Writing The Narrative
Jan 12th, 2008 at 2:26 pm by Susie
This sort of thing is exactly what depressed me so much about working on the city mayoral campaign. The local media decided who they wanted to win, and aimed their coverage accordingly. The point is not even who should have won, but rather that the voters should be the ones to decide.
That said, I was not all that surprised to read last week that the City Hall bureau chief for one of the local papers - someone who refused to use anything negative about our opponent - had resigned to work as his speechwriter in the new administration. And no one raised a single eyebrow.
Doesn’t that say something? We have laws that prevent politicians from going straight to work for businesses they regulated, but we count on the “integrity” of the media in similar situations. Guess it’s time for another blogger ethics conference!

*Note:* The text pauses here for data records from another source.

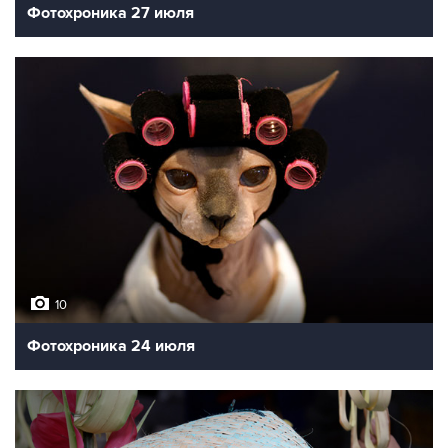
Фотохроника 27 июля
10
Фотохроника 24 июля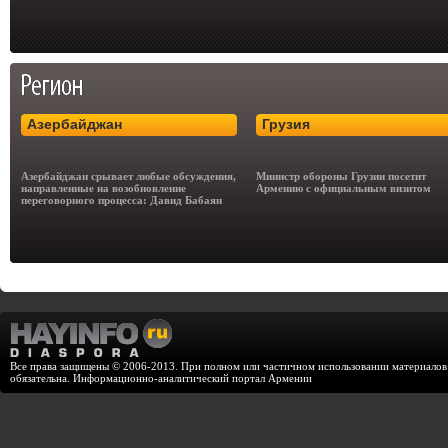
Азербайджан
Грузия
Азербайджан срывает любые обсуждения,
Министр обороны Грузии посетит
направленные на возобновление
Армению с официальным визитом
переговорного процесса: Давид Бабаян
Все права защищены © 2006-2013. При полном или частичном использовании материалов с
обязательна. Информационно-аналитический портал Армении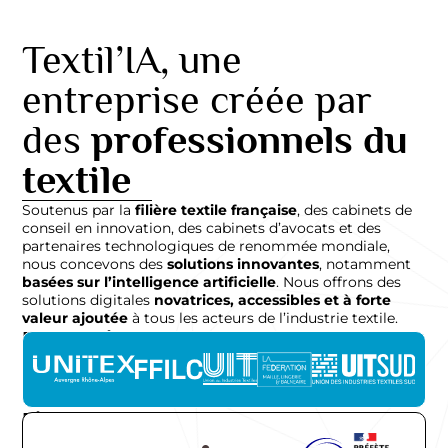
Textil’IA, une
entreprise créée
par
des
professionnels du
textile
Soutenus par la
filière textile française
, des cabinets de
conseil en innovation, des cabinets d’avocats et des
partenaires technologiques de renommée mondiale,
nous concevons des
solutions innovantes
, notamment
basées sur l’intelligence artificielle
. Nous offrons des
solutions digitales
novatrices, accessibles et à forte
valeur ajoutée
à tous les acteurs de l’industrie textile.
Partenaires
Financeurs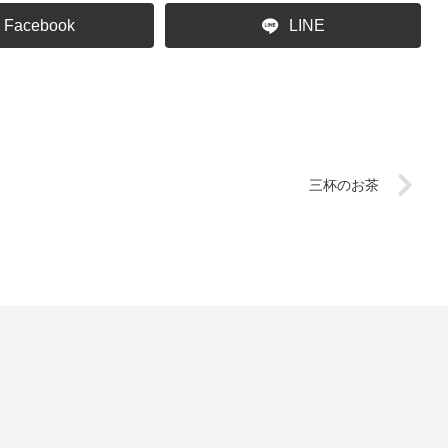
Facebook
LINE
三杯のお茶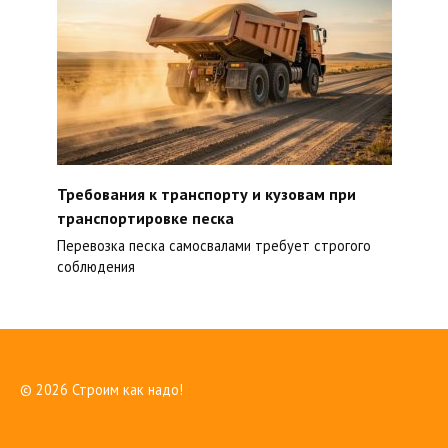
Требования к транспорту и кузовам при
транспортировке песка
Перевозка песка самосвалами требует строгого
соблюдения
© 2026 Строим как надо!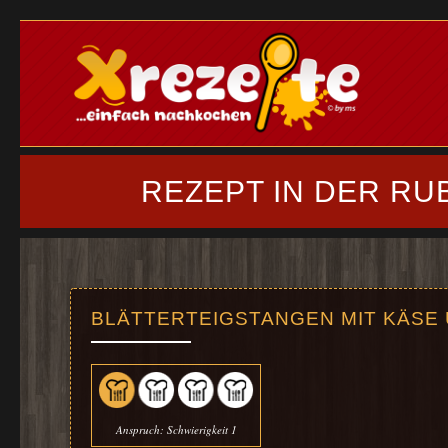
REZEPT IN DER RU
BLÄTTERTEIGSTANGEN MIT KÄSE
Anspruch: Schwierigkeit 1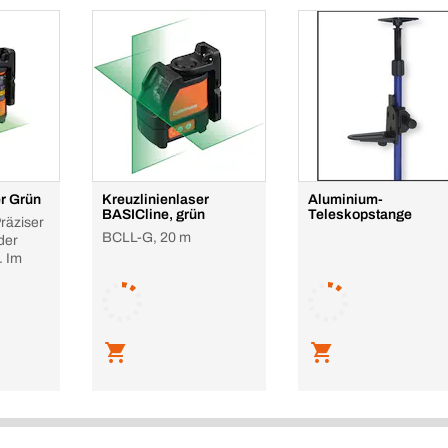
er Grün
Kreuzlinienlaser
Aluminium-
BASICline, grün
Teleskopstange
räziser
BCLL-G, 20 m
der
. Im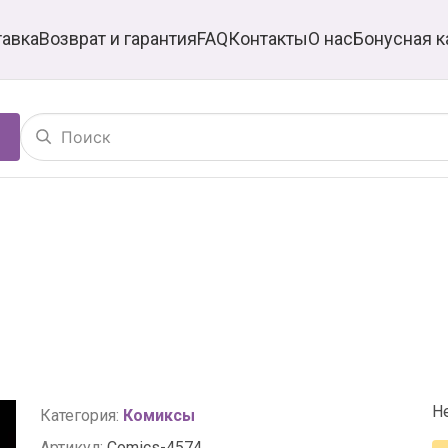
тавка
Возврат и гарантия
FAQ
Контакты
О нас
Бонусная к
Н
Категория:
Комиксы
Артикул:
Comics-4574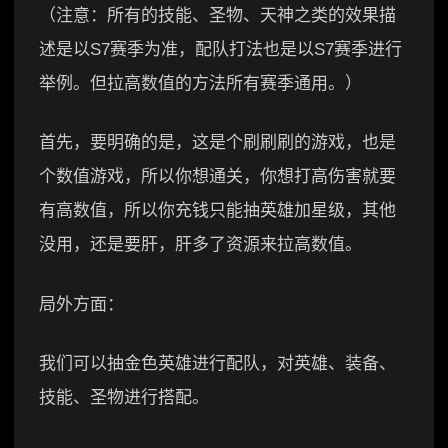
（注意：所有的技能、圣物、天神之类的效果描
述是以S7赛季为准，配队打法也是以S7赛季进行
举例。但拉高数值的方法所有赛季通用。）
首先，要明确的是，这是个刷刷刷的游戏，也是
个数值游戏，所以你想通关，你想打高伤害就要
有高数值，所以你充钱只能抽英雄加星级，其他
没用，还是要肝，肝多了资源来拉高数值。
局外方面：
我们可以抽金色英雄进行配队，对英雄、装备、
技能、圣物进行搭配。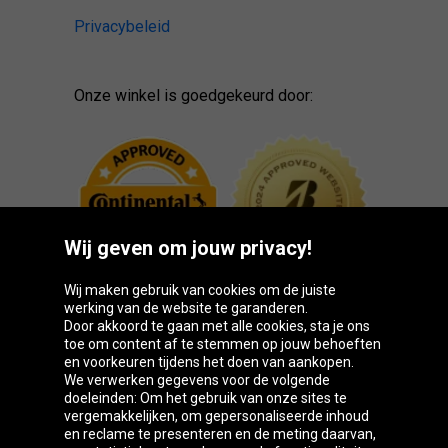
Privacybeleid
Onze winkel is goedgekeurd door:
Wij geven om jouw privacy!
Wij maken gebruik van cookies om de juiste
werking van de website te garanderen.
Door akkoord te gaan met alle cookies, sta je ons
toe om content af te stemmen op jouw behoeften
Oponeo-groep
en voorkeuren tijdens het doen van aankopen.
We verwerken gegevens voor de volgende
doeleinden: Om het gebruik van onze sites te
vergemakkelijken, om gepersonaliseerde inhoud
en reclame te presenteren en de meting daarvan,
Belgique
Česká
Deutschland
Éire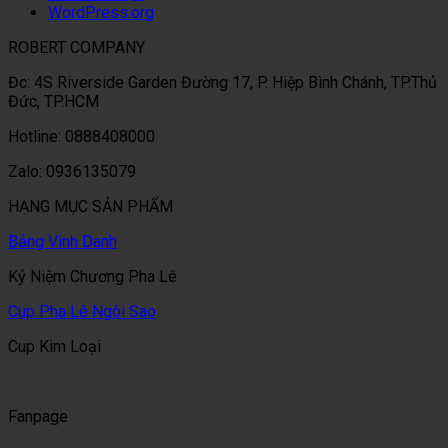
WordPress.org
ROBERT COMPANY
Đc: 4S Riverside Garden Đường 17, P. Hiệp Bình Chánh, TP.Thủ
Đức, TP.HCM
Hotline: 0888408000
Zalo: 0936135079
HẠNG MỤC SẢN PHẨM
Bảng Vinh Danh
Kỷ Niệm Chương Pha Lê
Cup Pha Lê Ngôi Sao
Cup Kim Loại
Fanpage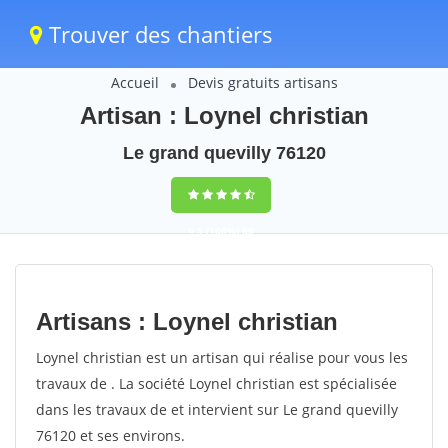
Trouver des chantiers
Accueil
Devis gratuits artisans
Artisan : Loynel christian
Le grand quevilly 76120
9,5
(100%)
60
votes
Artisans : Loynel christian
Loynel christian est un artisan qui réalise pour vous les
travaux de . La société Loynel christian est spécialisée
dans les travaux de et intervient sur Le grand quevilly
76120 et ses environs.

At The New Republic’s blog, Jason Zengerle confesses what is and has long been too obvious to require much proof — the media is uncontrollably in love with John McCain. And Zengerle’s reason why this is so is equally unsurprising: McCain gives them unfettered access, so they love him. Everything is about them, and whichever politician flatters and charms these adolescent, coddled narcissists is the recipient of their uncritical love (that explains much, though not all, of their profound failure in covering the Bush campaigns and administration). Zengerle also says:
Speaking of McCain and the media, I was at a dinner tonight with various political reporters who are up here to cover the happenings, and it was pretty funny how giddy/relieved they were at the prospect of a McCain-Obama general election campaign, as opposed to, say, a Romney-Clinton one. Suddenly, the next 11 months of their lives look a whole lot more enjoyable.

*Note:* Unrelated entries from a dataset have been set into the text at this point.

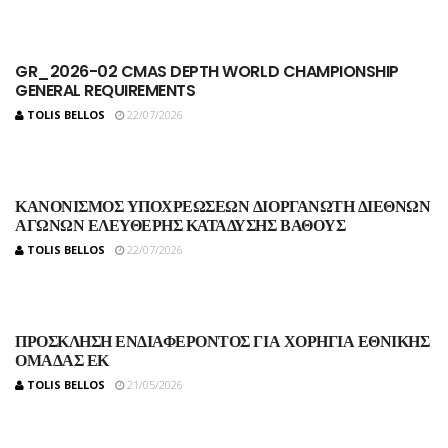
GR_2026-02 CMAS DEPTH WORLD CHAMPIONSHIP
GENERAL REQUIREMENTS
TOLIS BELLOS
22/07/2026
ΚΑΝΟΝΙΣΜΟΣ ΥΠΟΧΡΕΩΣΕΩΝ ΔΙΟΡΓΑΝΩΤΗ ΔΙΕΘΝΩΝ
ΑΓΩΝΩΝ ΕΛΕΥΘΕΡΗΣ ΚΑΤΑΔΥΣΗΣ ΒΑΘΟΥΣ
TOLIS BELLOS
22/07/2026
ΠΡΟΣΚΛΗΣΗ ΕΝΔΙΑΦΕΡΟΝΤΟΣ ΓΙΑ ΧΟΡΗΓΙΑ ΕΘΝΙΚΗΣ
ΟΜΑΔΑΣ ΕΚ
TOLIS BELLOS
21/05/2026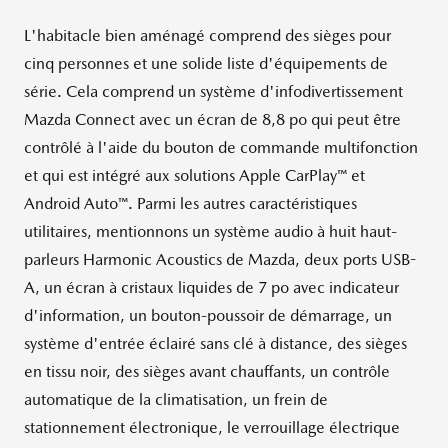
L'habitacle bien aménagé comprend des sièges pour
cinq personnes et une solide liste d'équipements de
série. Cela comprend un système d'infodivertissement
Mazda Connect avec un écran de 8,8 po qui peut être
contrôlé à l'aide du bouton de commande multifonction
et qui est intégré aux solutions Apple CarPlay™ et
Android Auto™. Parmi les autres caractéristiques
utilitaires, mentionnons un système audio à huit haut-
parleurs Harmonic Acoustics de Mazda, deux ports USB-
A, un écran à cristaux liquides de 7 po avec indicateur
d'information, un bouton-poussoir de démarrage, un
système d'entrée éclairé sans clé à distance, des sièges
en tissu noir, des sièges avant chauffants, un contrôle
automatique de la climatisation, un frein de
stationnement électronique, le verrouillage électrique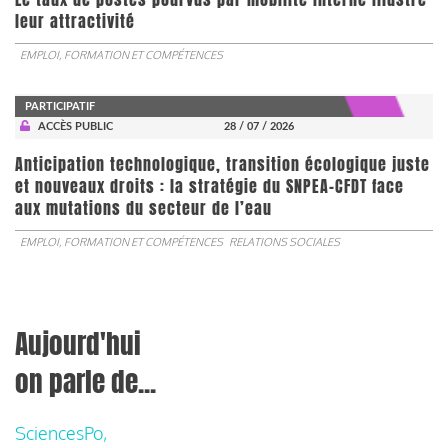
leur attractivité
EMPLOI, FORMATION ET COMPÉTENCES
PARTICIPATIF
ACCÈS PUBLIC
28 / 07 / 2026
Anticipation technologique, transition écologique juste
et nouveaux droits : la stratégie du SNPEA-CFDT face
aux mutations du secteur de l’eau
EMPLOI, FORMATION ET COMPÉTENCES
RELATIONS SOCIALES
Aujourd'hui
on parle de...
SciencesPo,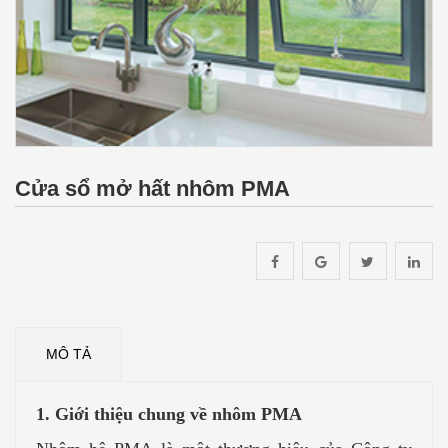
Cửa sổ mở hất nhôm PMA
MÔ TẢ
1. Giới thiệu chung về nhôm PMA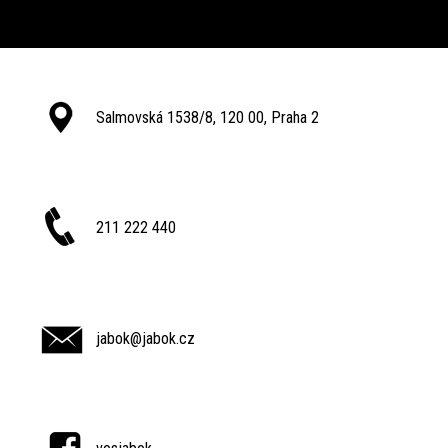
Salmovská 1538/8, 120 00, Praha 2
211 222 440
jabok@jabok.cz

Those preferences — all based in their own petty personal desires — couldn’t be more obvious in the media narrative spewing forth. Dancing around like munchkins in Oz, they proclaim that the wicked Clinton witch is dead and McCain is surging with a miraculous, glorious comeback.
Leave aside whether any of that is true. Why are predictions and speculation even part of the job of a political reporter at all? One can see why opinionists and pundits might dabble in that sort of predictive analysis, but why do “reporters” covering these campaigns consider it their province to guess about which candidates are going to win and lose, as opposed to, say, reporting on what they argue, what their claims are, the truth of their positions, etc. etc.?

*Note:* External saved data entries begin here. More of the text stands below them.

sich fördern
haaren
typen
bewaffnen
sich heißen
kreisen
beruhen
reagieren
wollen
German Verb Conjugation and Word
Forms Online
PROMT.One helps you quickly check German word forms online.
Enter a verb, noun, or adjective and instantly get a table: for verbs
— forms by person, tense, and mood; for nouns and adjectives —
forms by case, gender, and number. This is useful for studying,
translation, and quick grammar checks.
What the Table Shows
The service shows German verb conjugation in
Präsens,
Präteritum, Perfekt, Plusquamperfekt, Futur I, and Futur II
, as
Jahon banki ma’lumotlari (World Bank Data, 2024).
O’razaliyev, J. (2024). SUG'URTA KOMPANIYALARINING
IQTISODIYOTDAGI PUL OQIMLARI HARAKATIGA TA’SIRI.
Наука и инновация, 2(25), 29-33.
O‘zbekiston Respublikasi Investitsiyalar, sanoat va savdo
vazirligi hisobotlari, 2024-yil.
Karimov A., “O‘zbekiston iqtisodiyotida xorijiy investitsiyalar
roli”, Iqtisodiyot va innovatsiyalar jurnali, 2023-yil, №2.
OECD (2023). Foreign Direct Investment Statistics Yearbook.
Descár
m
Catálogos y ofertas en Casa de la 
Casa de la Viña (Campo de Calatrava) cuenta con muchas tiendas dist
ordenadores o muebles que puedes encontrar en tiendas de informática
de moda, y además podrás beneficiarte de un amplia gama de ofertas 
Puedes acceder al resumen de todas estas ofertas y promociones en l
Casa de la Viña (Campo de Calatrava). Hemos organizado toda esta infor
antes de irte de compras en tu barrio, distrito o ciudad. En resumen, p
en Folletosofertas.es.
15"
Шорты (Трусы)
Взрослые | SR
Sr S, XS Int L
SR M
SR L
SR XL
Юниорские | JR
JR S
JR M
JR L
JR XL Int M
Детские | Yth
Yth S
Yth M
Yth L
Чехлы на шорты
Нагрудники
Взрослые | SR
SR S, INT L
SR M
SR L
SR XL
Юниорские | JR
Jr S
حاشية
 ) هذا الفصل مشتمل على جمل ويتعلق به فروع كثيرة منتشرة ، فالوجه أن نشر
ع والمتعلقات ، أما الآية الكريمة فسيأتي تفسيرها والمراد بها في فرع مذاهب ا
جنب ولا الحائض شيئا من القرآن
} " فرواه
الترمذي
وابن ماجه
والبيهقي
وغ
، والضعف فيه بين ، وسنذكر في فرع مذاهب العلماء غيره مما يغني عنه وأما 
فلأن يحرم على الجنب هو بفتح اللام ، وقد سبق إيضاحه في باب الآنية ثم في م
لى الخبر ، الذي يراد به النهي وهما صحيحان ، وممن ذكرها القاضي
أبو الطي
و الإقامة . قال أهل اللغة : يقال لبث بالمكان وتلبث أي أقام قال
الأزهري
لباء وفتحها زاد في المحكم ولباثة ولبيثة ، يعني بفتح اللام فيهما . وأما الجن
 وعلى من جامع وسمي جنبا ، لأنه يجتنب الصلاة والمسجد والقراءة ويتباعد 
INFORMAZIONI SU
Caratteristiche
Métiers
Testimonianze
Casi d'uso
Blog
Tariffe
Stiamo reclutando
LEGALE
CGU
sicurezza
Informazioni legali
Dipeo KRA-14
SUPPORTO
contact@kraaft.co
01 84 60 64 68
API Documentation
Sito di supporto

Aside from the fact that these endless prediction games completely overwhelm any substantive discussions, their guesses — which are really wishes — are almost always dreadfully wrong and plainly designed to advance their concealed agenda for which candidates they like and dislike. Why is any of that something that reporters ought to be doing at all? Is there any distinction between what a “reporter” does and what a “pundit” does covering this campaign? There doesn’t seem to be any.
[...] But I’m not focusing on the accuracy of horse-race predictions here, but instead, on the fact that the traveling press corps endlessly imposes its own narrative on the election, thereby completely excluding from all coverage plainly credible candidates they dislike (such as Edwards) while breathlessly touting the prospects of the candidates of whom they are enamored. Their predictions (i.e., preferences and love affairs) so plainly drive their press coverage — the candidates they love are lauded as likely winners while the ones they hate are ignored or depicted as collapsing — which in turn influences the election in the direction they want, making their predictions become self-fulfilling prophecies.
It’s just all a completely inappropriate role for political reporters to play, yet it composes virtually the entirety of their election coverage. Go read Time or The New Republic or The Politico or The Washington Post and see if you can find any examples of straight factual reporting about the remaining candidates, their positions, anything substantive — rather than endless, group-think gossip about tactics and winning/losing predictions. It basically doesn’t exist (here’s an interview Ana Marie Cox conducted with John McCain yesterday where she tried to press him on his comment that we should remain in Iraq for 100 years — notable because it’s so rare to find any questions of this type).
I realize none of this is a revelation. But it’s still astonishing how extreme it is. The point isn’t just that this empty chatter squeezes out anything more meaningful — it does — but that it completely drives voter perceptions and controls the ability of candidates to be heard.